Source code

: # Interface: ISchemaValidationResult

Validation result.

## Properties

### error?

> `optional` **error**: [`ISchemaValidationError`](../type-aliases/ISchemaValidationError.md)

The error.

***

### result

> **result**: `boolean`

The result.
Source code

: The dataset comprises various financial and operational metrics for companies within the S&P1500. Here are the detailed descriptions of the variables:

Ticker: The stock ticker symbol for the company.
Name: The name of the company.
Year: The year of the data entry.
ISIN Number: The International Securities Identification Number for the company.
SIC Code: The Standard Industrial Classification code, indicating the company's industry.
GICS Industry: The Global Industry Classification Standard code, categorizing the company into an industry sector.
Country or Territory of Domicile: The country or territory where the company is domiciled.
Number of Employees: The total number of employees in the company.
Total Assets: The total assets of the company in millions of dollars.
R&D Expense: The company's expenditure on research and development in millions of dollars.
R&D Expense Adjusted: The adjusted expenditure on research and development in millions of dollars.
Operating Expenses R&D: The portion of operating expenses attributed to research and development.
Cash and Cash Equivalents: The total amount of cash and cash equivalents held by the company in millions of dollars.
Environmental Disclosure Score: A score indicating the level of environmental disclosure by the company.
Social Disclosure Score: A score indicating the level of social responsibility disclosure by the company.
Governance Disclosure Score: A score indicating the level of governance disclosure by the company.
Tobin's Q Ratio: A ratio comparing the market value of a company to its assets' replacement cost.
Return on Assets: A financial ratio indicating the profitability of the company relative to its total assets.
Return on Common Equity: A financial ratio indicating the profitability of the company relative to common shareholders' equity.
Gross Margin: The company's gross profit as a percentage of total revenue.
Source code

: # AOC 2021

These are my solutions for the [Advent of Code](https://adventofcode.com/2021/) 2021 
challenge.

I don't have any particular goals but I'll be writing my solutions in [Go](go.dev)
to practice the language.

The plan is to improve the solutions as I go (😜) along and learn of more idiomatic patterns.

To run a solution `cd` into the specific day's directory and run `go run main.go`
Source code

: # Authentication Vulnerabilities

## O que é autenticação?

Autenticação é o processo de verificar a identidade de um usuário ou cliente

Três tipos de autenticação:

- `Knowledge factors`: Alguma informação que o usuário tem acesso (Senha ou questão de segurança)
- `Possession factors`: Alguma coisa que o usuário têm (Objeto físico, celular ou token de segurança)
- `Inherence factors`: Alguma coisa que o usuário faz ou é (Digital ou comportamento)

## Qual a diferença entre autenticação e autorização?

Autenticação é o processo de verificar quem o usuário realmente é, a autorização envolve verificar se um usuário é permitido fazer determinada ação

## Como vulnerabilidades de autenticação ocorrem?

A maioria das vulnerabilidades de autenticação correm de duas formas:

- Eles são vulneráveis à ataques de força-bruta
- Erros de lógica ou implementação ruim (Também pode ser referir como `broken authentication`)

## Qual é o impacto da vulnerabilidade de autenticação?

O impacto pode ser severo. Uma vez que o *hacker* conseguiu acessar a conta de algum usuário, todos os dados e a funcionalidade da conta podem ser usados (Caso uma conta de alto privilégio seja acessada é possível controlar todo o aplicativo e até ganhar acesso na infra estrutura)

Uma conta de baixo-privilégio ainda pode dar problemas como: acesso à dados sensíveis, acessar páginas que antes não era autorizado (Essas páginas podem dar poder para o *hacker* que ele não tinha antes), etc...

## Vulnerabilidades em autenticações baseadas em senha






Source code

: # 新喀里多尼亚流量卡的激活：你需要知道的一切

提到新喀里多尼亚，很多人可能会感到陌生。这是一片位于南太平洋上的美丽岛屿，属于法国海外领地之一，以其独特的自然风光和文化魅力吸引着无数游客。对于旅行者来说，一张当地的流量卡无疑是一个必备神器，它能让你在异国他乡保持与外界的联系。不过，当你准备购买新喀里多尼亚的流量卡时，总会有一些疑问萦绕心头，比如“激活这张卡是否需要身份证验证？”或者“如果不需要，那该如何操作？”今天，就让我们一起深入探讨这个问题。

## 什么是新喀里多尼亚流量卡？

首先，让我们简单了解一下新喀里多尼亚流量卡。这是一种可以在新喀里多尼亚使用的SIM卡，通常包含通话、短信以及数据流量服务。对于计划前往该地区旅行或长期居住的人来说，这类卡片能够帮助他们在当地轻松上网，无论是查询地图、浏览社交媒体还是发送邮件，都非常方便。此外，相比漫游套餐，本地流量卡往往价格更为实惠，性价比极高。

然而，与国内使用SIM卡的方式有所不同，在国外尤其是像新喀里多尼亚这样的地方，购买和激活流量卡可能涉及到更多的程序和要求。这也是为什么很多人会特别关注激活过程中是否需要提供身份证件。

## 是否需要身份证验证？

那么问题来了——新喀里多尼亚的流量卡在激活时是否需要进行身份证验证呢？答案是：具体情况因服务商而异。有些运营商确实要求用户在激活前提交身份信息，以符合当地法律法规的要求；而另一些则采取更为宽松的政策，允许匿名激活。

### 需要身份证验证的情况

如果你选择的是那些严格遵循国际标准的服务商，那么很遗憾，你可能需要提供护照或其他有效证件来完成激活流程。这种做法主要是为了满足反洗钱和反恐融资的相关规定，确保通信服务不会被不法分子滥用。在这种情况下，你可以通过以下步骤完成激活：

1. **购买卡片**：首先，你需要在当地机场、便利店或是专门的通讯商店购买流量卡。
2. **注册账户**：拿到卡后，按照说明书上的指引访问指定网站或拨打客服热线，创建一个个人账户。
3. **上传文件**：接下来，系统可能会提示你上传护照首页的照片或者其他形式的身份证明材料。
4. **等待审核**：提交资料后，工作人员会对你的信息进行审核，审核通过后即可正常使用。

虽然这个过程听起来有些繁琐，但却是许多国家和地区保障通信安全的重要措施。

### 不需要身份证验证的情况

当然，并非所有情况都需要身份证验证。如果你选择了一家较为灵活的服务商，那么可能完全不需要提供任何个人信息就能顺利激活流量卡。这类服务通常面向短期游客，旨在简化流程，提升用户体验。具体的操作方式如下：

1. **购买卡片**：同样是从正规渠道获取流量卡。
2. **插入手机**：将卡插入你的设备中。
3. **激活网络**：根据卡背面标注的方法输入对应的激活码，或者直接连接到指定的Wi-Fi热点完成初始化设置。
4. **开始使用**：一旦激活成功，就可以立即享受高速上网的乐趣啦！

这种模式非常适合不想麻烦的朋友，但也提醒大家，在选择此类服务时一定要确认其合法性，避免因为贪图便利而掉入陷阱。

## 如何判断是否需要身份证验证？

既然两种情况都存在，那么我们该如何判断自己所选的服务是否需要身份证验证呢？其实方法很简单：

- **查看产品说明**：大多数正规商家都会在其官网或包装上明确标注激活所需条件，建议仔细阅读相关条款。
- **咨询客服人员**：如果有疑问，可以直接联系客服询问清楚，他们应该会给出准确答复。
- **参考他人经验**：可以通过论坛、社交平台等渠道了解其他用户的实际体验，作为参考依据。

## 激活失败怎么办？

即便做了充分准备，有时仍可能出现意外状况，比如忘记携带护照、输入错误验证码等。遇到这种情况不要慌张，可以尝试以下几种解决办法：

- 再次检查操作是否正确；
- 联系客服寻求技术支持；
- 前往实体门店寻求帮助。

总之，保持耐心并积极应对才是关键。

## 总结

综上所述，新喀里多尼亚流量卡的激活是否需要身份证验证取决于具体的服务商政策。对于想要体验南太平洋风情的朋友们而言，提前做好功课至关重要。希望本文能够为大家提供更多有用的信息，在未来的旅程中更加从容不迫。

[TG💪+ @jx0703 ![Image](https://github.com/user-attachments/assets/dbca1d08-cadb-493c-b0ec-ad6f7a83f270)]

· · · ·

▸ **Try it**: Can you print the part of the material that opens with the line containing "The plan is" and closes with the line containing "## O que é autenticação?", both of those lines included, without changing a single character?

▸ **Answer to this task**:
The plan is to improve the solutions as I go (😜) along and learn of more idiomatic patterns.

To run a solution `cd` into the specific day's directory and run `go run main.go`
Source code

: # Authentication Vulnerabilities

## O que é autenticação?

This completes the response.